__What is required__.
Repeat the listing exactly, line by line.

--------------------

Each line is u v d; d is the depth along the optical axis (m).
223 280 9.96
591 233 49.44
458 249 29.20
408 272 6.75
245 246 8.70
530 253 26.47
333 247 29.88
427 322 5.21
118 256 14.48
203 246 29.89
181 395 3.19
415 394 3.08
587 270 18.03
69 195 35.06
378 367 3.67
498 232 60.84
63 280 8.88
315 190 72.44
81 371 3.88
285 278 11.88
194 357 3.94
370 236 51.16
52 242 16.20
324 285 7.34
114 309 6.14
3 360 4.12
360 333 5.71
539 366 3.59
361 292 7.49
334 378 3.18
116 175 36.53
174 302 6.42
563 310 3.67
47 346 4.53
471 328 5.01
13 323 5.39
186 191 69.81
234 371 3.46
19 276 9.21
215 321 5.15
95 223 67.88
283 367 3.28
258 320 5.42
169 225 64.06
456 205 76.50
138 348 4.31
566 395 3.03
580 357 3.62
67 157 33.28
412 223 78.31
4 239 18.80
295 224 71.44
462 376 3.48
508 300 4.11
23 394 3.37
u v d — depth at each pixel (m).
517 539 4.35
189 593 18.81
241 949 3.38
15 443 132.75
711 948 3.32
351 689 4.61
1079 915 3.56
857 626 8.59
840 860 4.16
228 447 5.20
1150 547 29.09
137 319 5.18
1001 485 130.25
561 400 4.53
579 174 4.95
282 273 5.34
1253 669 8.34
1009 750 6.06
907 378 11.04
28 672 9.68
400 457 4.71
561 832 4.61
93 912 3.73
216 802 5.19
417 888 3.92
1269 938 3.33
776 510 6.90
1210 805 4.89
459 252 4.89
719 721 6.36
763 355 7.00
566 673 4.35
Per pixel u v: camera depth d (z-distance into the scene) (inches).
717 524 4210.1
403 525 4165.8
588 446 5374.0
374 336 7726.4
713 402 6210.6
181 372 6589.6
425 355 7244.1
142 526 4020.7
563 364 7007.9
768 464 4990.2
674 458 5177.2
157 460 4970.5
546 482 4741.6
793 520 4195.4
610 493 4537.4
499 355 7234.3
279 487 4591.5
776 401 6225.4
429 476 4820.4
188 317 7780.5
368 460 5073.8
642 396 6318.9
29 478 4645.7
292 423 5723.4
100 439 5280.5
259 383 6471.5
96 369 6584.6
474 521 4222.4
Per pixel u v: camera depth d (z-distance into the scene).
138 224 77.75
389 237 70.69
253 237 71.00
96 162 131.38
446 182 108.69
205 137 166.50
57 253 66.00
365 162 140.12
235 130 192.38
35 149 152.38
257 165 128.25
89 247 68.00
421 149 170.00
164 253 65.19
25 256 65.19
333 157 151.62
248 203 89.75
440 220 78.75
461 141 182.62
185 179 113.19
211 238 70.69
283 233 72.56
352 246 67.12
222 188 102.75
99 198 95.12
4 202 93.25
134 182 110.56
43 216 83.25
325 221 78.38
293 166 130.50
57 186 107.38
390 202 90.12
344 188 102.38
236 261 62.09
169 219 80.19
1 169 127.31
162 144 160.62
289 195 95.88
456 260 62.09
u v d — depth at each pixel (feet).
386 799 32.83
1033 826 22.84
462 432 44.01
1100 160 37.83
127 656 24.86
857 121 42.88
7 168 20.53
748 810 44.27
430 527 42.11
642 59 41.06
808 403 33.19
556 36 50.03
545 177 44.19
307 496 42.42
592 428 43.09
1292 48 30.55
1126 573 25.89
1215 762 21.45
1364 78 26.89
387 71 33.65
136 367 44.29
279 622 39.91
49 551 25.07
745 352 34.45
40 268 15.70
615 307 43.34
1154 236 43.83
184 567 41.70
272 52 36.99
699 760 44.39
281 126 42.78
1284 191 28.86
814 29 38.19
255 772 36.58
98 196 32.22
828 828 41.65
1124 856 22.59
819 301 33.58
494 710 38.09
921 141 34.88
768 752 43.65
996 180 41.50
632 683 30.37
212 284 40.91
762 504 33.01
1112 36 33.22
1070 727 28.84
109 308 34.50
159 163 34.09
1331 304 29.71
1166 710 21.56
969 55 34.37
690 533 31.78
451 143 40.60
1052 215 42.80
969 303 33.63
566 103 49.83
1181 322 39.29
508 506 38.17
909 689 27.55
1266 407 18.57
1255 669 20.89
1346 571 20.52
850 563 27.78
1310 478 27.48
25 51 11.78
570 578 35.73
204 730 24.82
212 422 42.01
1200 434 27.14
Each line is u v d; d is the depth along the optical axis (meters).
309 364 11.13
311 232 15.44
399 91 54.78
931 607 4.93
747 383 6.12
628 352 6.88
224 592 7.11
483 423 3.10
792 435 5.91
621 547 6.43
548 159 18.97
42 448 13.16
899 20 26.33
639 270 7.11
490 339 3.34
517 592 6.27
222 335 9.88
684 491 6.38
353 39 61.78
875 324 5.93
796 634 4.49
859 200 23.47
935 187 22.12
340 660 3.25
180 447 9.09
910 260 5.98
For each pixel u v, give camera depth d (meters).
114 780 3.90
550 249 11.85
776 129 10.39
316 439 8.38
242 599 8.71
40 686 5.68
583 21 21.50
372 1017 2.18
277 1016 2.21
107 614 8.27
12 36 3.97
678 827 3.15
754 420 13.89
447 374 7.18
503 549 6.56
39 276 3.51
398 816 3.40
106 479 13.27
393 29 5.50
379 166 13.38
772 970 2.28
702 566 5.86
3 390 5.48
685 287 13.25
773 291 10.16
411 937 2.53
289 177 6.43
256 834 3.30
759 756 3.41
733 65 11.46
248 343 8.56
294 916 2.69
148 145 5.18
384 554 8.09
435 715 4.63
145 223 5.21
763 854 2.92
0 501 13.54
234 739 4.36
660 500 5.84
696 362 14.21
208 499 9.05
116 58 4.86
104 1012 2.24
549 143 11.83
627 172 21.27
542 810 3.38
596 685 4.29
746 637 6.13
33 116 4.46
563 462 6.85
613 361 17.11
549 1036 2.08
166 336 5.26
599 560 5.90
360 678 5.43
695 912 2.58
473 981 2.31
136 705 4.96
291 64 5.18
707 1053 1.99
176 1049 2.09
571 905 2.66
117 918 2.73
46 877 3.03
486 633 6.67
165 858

--------------------

__Answer for the task__.
Each line is u v d; d is the depth along the optical axis (m).
223 280 9.96
591 233 49.44
458 249 29.20
408 272 6.75
245 246 8.70
530 253 26.47
333 247 29.88
427 322 5.21
118 256 14.48
203 246 29.89
181 395 3.19
415 394 3.08
587 270 18.03
69 195 35.06
378 367 3.67
498 232 60.84
63 280 8.88
315 190 72.44
81 371 3.88
285 278 11.88
194 357 3.94
370 236 51.16
52 242 16.20
324 285 7.34
114 309 6.14
3 360 4.12
360 333 5.71
539 366 3.59
361 292 7.49
334 378 3.18
116 175 36.53
174 302 6.42
563 310 3.67
47 346 4.53
471 328 5.01
13 323 5.39
186 191 69.81
234 371 3.46
19 276 9.21
215 321 5.15
95 223 67.88
283 367 3.28
258 320 5.42
169 225 64.06
456 205 76.50
138 348 4.31
566 395 3.03
580 357 3.62
67 157 33.28
412 223 78.31
4 239 18.80
295 224 71.44
462 376 3.48
508 300 4.11
23 394 3.37
u v d — depth at each pixel (m).
517 539 4.35
189 593 18.81
241 949 3.38
15 443 132.75
711 948 3.32
351 689 4.61
1079 915 3.56
857 626 8.59
840 860 4.16
228 447 5.20
1150 547 29.09
137 319 5.18
1001 485 130.25
561 400 4.53
579 174 4.95
282 273 5.34
1253 669 8.34
1009 750 6.06
907 378 11.04
28 672 9.68
400 457 4.71
561 832 4.61
93 912 3.73
216 802 5.19
417 888 3.92
1269 938 3.33
776 510 6.90
1210 805 4.89
459 252 4.89
719 721 6.36
763 355 7.00
566 673 4.35
Per pixel u v: camera depth d (z-distance into the scene) (inches).
717 524 4210.1
403 525 4165.8
588 446 5374.0
374 336 7726.4
713 402 6210.6
181 372 6589.6
425 355 7244.1
142 526 4020.7
563 364 7007.9
768 464 4990.2
674 458 5177.2
157 460 4970.5
546 482 4741.6
793 520 4195.4
610 493 4537.4
499 355 7234.3
279 487 4591.5
776 401 6225.4
429 476 4820.4
188 317 7780.5
368 460 5073.8
642 396 6318.9
29 478 4645.7
292 423 5723.4
100 439 5280.5
259 383 6471.5
96 369 6584.6
474 521 4222.4
Per pixel u v: camera depth d (z-distance into the scene).
138 224 77.75
389 237 70.69
253 237 71.00
96 162 131.38
446 182 108.69
205 137 166.50
57 253 66.00
365 162 140.12
235 130 192.38
35 149 152.38
257 165 128.25
89 247 68.00
421 149 170.00
164 253 65.19
25 256 65.19
333 157 151.62
248 203 89.75
440 220 78.75
461 141 182.62
185 179 113.19
211 238 70.69
283 233 72.56
352 246 67.12
222 188 102.75
99 198 95.12
4 202 93.25
134 182 110.56
43 216 83.25
325 221 78.38
293 166 130.50
57 186 107.38
390 202 90.12
344 188 102.38
236 261 62.09
169 219 80.19
1 169 127.31
162 144 160.62
289 195 95.88
456 260 62.09
u v d — depth at each pixel (feet).
386 799 32.83
1033 826 22.84
462 432 44.01
1100 160 37.83
127 656 24.86
857 121 42.88
7 168 20.53
748 810 44.27
430 527 42.11
642 59 41.06
808 403 33.19
556 36 50.03
545 177 44.19
307 496 42.42
592 428 43.09
1292 48 30.55
1126 573 25.89
1215 762 21.45
1364 78 26.89
387 71 33.65
136 367 44.29
279 622 39.91
49 551 25.07
745 352 34.45
40 268 15.70
615 307 43.34
1154 236 43.83
184 567 41.70
272 52 36.99
699 760 44.39
281 126 42.78
1284 191 28.86
814 29 38.19
255 772 36.58
98 196 32.22
828 828 41.65
1124 856 22.59
819 301 33.58
494 710 38.09
921 141 34.88
768 752 43.65
996 180 41.50
632 683 30.37
212 284 40.91
762 504 33.01
1112 36 33.22
1070 727 28.84
109 308 34.50
159 163 34.09
1331 304 29.71
1166 710 21.56
969 55 34.37
690 533 31.78
451 143 40.60
1052 215 42.80
969 303 33.63
566 103 49.83
1181 322 39.29
508 506 38.17
909 689 27.55
1266 407 18.57
1255 669 20.89
1346 571 20.52
850 563 27.78
1310 478 27.48
25 51 11.78
570 578 35.73
204 730 24.82
212 422 42.01
1200 434 27.14
Each line is u v d; d is the depth along the optical axis (meters).
309 364 11.13
311 232 15.44
399 91 54.78
931 607 4.93
747 383 6.12
628 352 6.88
224 592 7.11
483 423 3.10
792 435 5.91
621 547 6.43
548 159 18.97
42 448 13.16
899 20 26.33
639 270 7.11
490 339 3.34
517 592 6.27
222 335 9.88
684 491 6.38
353 39 61.78
875 324 5.93
796 634 4.49
859 200 23.47
935 187 22.12
340 660 3.25
180 447 9.09
910 260 5.98
For each pixel u v, give camera depth d (meters).
114 780 3.90
550 249 11.85
776 129 10.39
316 439 8.38
242 599 8.71
40 686 5.68
583 21 21.50
372 1017 2.18
277 1016 2.21
107 614 8.27
12 36 3.97
678 827 3.15
754 420 13.89
447 374 7.18
503 549 6.56
39 276 3.51
398 816 3.40
106 479 13.27
393 29 5.50
379 166 13.38
772 970 2.28
702 566 5.86
3 390 5.48
685 287 13.25
773 291 10.16
411 937 2.53
289 177 6.43
256 834 3.30
759 756 3.41
733 65 11.46
248 343 8.56
294 916 2.69
148 145 5.18
384 554 8.09
435 715 4.63
145 223 5.21
763 854 2.92
0 501 13.54
234 739 4.36
660 500 5.84
696 362 14.21
208 499 9.05
116 58 4.86
104 1012 2.24
549 143 11.83
627 172 21.27
542 810 3.38
596 685 4.29
746 637 6.13
33 116 4.46
563 462 6.85
613 361 17.11
549 1036 2.08
166 336 5.26
599 560 5.90
360 678 5.43
695 912 2.58
473 981 2.31
136 705 4.96
291 64 5.18
707 1053 1.99
176 1049 2.09
571 905 2.66
117 918 2.73
46 877 3.03
486 633 6.67
165 858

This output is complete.